Unfortunately, long gone are the days of Andy Griffith’s Mayberry. Now local police departments are receiving surplus military supplies and weapons from the Secretary of Defense courtesy of the DoD Excess Property Program (aka, the 1033 program); and thanks to the influence of the War on Drugs and the War on Terror, local law enforcement agencies are organizing themselves more and more like the domestic arm of the US military, utilizing any means necessary to ‘maintain order,’ including things like the use of deadly force on unarmed civilians (many of which are minorities and/or mentally ill) and assaulting peaceful protesters with batons, chemical weapons (e.g., pepper spray, tear gas, etc.), flash grenades, LRAD’s, etc. like they do in more ‘repressive’ states such as Bahrain, Egypt, Iran, etc. It brings to mind a popular quote floating around the internet attributed to anthropologist David Graeber:

‎When we are dealing with the police as an institutional structure, we are not dealing with a group of individuals acting on their own personal feelings and judgments, but rather, with a group of functionaries who have, as part of the terms of their jobs, agreed to set their personal opinions and feelings aside and instead act as obedient agents of the state… Thus, if we are referring to “the police” as an institution, rather than the personal feelings of individual police, no, they are not “part of the 99%”, they are the enforcers of the 1%’s power.

And I think Graeber (or whoever said that) has a point. Who, exactly, are they hired and trained to serve and protect? I hate to say it, but when it comes down to it, the police aren’t our friends; they’re not part of the 99%, and they’re not bound by the same laws and restrictions that we, the people, are. It’s not that cops are individually or inherently bad people (I know a couple, and they’re great, hardworking men and women), or that they’re not struggling to make ends meet like many of us are. The problem is that, as an institution, the police are designed to serve and protect the interests of the 1%, the owners and controllers of wealth, the ruling class. Any threat to the status quo, whether peaceful or not, is a threat to the very institution that employs law enforcement, the state.

This, I think, illustrates one of the possible downsides of legal positivism, where laws are considered valid because they’re enacted by ‘legitimate authority’ (i.e., the ruling regime), and the ruled are unconditionally obligated to obey them. As Leo Strauss argues in his essay on Plato in History of Political Philosophy, when “the just is the same as the lawful or legal,” there’s nothing higher to which one can appeal (37). Moreover, when justice is nothing but the advantage of the stronger (the idea essentially underlying legal positivism), and the will of the ruling class becomes the sole source of justice since they create and enact the laws that the rest of us, as citizens, must follow, we become trapped within a system where justice doesn’t exist for the state since each regime “lays down the laws with a view to its own preservation and well-being” (38). And this is where conflicts arise.

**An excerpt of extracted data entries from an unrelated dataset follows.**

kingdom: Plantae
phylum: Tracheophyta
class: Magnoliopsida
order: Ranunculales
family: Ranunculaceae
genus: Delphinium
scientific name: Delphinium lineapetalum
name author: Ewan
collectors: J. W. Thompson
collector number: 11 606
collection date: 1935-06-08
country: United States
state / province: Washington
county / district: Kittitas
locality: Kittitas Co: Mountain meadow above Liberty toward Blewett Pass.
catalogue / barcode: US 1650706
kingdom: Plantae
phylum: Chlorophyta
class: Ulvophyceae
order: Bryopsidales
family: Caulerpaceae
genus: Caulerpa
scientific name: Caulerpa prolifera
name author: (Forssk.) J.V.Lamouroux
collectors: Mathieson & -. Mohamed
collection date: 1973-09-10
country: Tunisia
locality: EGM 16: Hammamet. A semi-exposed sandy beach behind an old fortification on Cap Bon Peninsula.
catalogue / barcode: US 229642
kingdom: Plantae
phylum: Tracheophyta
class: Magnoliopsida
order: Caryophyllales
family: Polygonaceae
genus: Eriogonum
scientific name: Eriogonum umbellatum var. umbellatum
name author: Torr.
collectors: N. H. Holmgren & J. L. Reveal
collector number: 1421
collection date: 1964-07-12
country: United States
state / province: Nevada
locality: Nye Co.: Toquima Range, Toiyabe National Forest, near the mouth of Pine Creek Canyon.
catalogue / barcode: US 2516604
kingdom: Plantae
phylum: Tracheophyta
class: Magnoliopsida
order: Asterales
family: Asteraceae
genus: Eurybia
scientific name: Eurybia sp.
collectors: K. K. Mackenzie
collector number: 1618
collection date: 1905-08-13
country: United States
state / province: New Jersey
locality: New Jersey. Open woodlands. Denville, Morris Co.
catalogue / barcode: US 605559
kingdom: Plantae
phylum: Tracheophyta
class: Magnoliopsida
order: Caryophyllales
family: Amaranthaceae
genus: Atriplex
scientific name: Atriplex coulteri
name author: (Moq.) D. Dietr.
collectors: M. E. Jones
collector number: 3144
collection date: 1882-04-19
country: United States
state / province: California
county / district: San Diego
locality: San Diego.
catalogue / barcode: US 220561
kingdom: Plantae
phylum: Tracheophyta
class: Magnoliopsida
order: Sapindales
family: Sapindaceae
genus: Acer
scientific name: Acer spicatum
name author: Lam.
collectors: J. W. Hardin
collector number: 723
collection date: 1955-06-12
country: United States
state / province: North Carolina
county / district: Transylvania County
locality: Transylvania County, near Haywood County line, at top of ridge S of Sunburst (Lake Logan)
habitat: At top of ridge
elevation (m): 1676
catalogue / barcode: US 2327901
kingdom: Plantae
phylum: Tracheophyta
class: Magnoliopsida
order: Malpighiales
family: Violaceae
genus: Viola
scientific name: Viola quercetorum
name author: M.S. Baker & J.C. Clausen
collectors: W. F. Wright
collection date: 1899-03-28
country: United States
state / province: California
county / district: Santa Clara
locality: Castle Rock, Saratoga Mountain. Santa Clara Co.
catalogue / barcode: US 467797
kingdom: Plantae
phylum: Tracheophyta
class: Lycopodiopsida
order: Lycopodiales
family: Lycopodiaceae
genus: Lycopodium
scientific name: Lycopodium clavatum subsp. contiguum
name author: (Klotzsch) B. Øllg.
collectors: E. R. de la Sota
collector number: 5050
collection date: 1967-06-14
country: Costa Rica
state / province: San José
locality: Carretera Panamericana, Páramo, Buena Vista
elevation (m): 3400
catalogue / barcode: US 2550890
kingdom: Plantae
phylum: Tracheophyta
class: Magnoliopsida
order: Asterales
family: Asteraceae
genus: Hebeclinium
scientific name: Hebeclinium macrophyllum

Essentially, when the state, whether in the form of a single individual or a body of individuals, “lays down laws with exclusive concern for its own advantage,” this makes the police, as an institutional structure of the state, the personification of the ‘advantage of the stronger’ underlying the justice of legal positivism. So when citizens come into conflict with the state, its laws, or its actions, they come into conflict with justice itself, regardless of whether their grievances are justified. And the police, by virtue of their role as persons empowered by the state to enforce the law, protect property, and limit civil disorder, must consequently use whatever means at their disposal to maintain order in the name of justice, even if that means harming those simply exercising their constitutionally-protected freedoms of speech and assembly to challenge the state. And the promise of bourgeois liberal rights vanishes in a smoky haze of pepper spray, tear gas, and gun fire.